What to do: Swap "gentle formula" for "mild formula" in the part of the data that opens with the line containing "Sulfate-Free, With Vitamin C" and closes with the line containing "July 28, 2026", and reproduce that part with nothing else changed. Leave the pictures out of your answer.

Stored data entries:
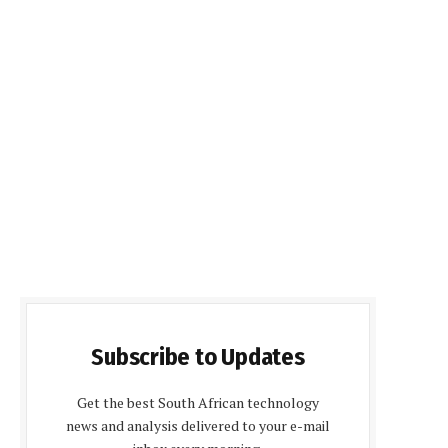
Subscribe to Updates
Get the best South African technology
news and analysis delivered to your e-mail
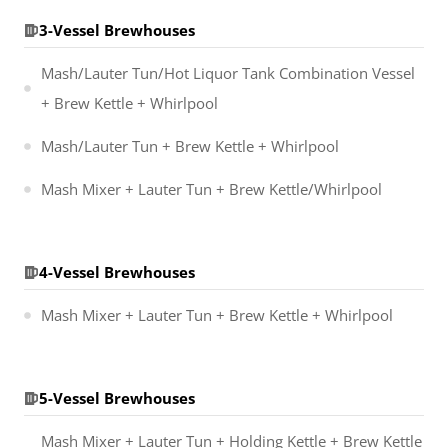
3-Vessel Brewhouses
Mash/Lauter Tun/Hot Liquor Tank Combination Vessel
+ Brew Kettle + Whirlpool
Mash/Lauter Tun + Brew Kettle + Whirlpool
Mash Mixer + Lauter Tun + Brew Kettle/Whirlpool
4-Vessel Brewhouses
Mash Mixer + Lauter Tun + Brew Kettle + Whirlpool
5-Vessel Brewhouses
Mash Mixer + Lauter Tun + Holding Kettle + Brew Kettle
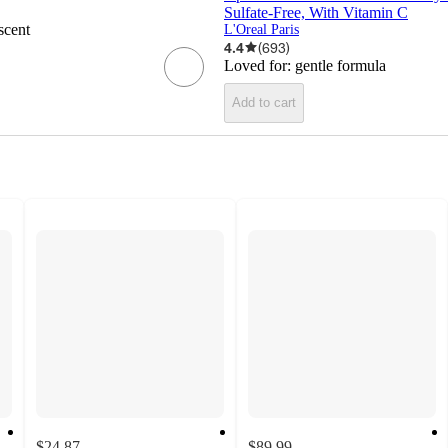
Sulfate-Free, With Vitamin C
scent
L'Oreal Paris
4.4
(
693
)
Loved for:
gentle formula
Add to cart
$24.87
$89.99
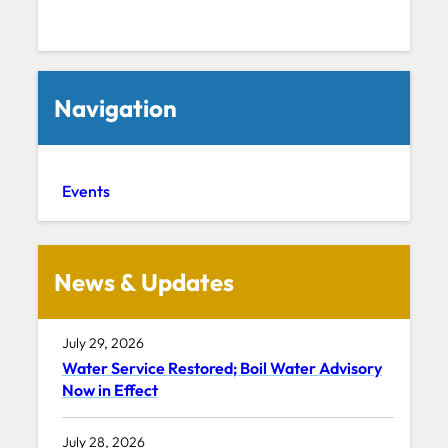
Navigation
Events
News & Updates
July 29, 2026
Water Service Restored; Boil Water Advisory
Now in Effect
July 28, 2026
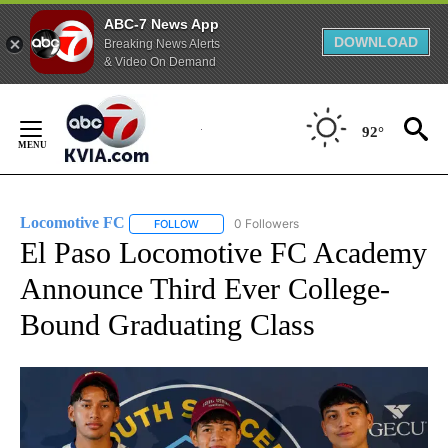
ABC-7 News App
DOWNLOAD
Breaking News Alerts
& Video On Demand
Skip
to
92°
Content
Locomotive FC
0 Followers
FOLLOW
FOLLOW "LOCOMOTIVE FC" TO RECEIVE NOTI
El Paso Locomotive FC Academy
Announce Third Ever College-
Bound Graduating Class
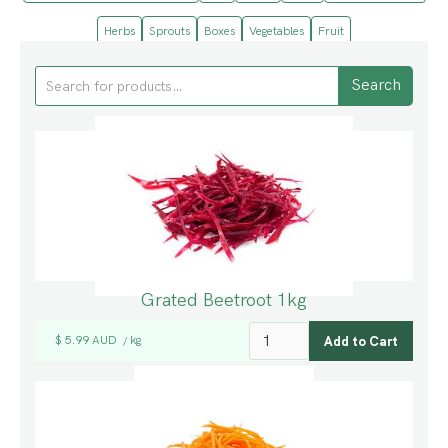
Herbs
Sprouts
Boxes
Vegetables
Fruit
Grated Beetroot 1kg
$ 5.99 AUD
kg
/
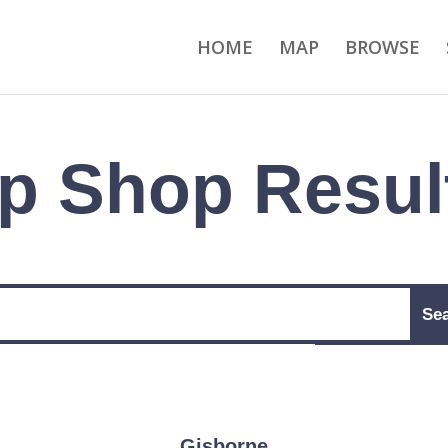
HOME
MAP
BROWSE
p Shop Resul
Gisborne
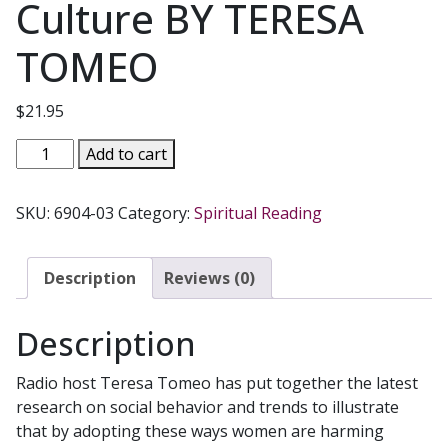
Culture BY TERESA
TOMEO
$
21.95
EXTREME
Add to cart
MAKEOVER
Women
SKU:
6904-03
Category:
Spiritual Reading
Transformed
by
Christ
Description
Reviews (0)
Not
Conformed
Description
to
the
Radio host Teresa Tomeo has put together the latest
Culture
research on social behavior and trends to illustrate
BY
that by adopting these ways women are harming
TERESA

* * *

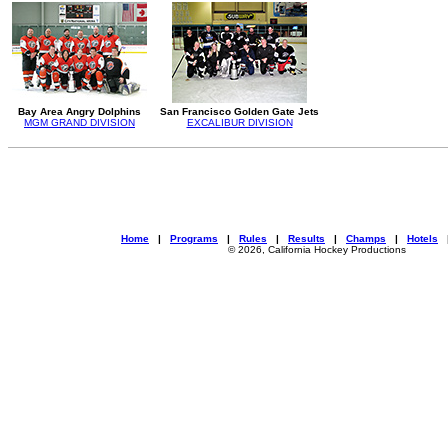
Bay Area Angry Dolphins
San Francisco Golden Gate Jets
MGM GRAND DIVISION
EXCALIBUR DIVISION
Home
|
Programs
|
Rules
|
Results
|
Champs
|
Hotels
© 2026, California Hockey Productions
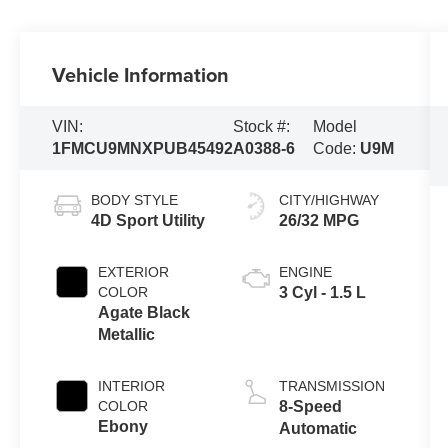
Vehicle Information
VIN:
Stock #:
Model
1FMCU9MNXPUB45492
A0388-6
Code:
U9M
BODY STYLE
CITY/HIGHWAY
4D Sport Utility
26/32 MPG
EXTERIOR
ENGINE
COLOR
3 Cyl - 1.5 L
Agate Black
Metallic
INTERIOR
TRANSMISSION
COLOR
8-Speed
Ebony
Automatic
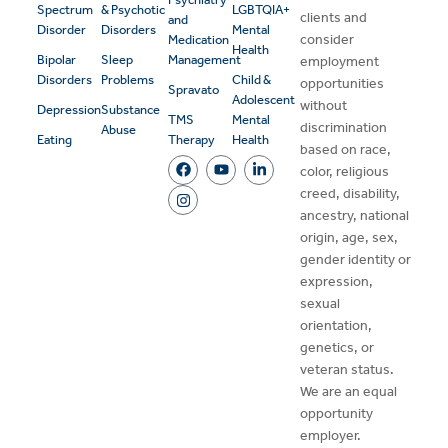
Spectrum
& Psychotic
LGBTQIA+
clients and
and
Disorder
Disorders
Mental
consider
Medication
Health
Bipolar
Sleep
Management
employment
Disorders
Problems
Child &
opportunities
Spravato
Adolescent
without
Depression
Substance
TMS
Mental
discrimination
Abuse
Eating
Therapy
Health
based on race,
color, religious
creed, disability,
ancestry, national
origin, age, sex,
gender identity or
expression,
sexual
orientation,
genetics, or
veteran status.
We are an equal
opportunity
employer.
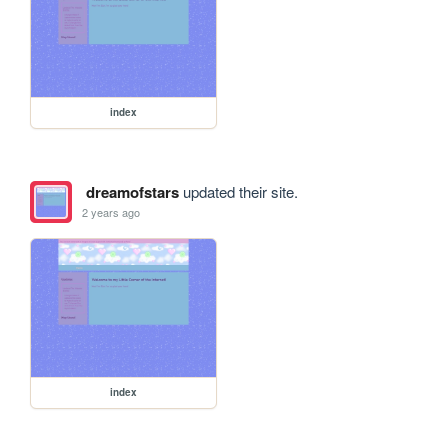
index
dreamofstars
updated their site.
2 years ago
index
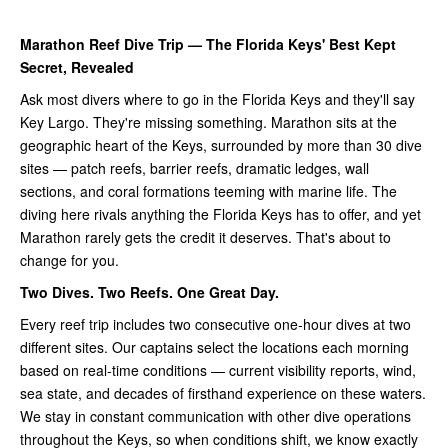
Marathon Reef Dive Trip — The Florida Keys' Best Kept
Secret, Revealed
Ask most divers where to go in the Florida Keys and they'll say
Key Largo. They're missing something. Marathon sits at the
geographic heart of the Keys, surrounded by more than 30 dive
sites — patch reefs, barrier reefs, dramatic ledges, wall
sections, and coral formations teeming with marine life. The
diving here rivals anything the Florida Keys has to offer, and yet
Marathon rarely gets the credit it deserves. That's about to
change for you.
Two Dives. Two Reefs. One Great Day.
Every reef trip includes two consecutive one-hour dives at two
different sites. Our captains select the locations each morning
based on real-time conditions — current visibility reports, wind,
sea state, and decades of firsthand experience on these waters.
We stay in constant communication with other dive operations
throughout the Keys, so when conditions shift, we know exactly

Written response:
Sulfate-Free, With Vitamin C
scent
L'Oreal Paris
4.4
(
693
)
Loved for:
mild formula
Add to cart
$24.87
$89.99
Navigation
Events
News & Updates
July 29, 2026
Water Service Restored; Boil Water Advisory
Now in Effect
July 28, 2026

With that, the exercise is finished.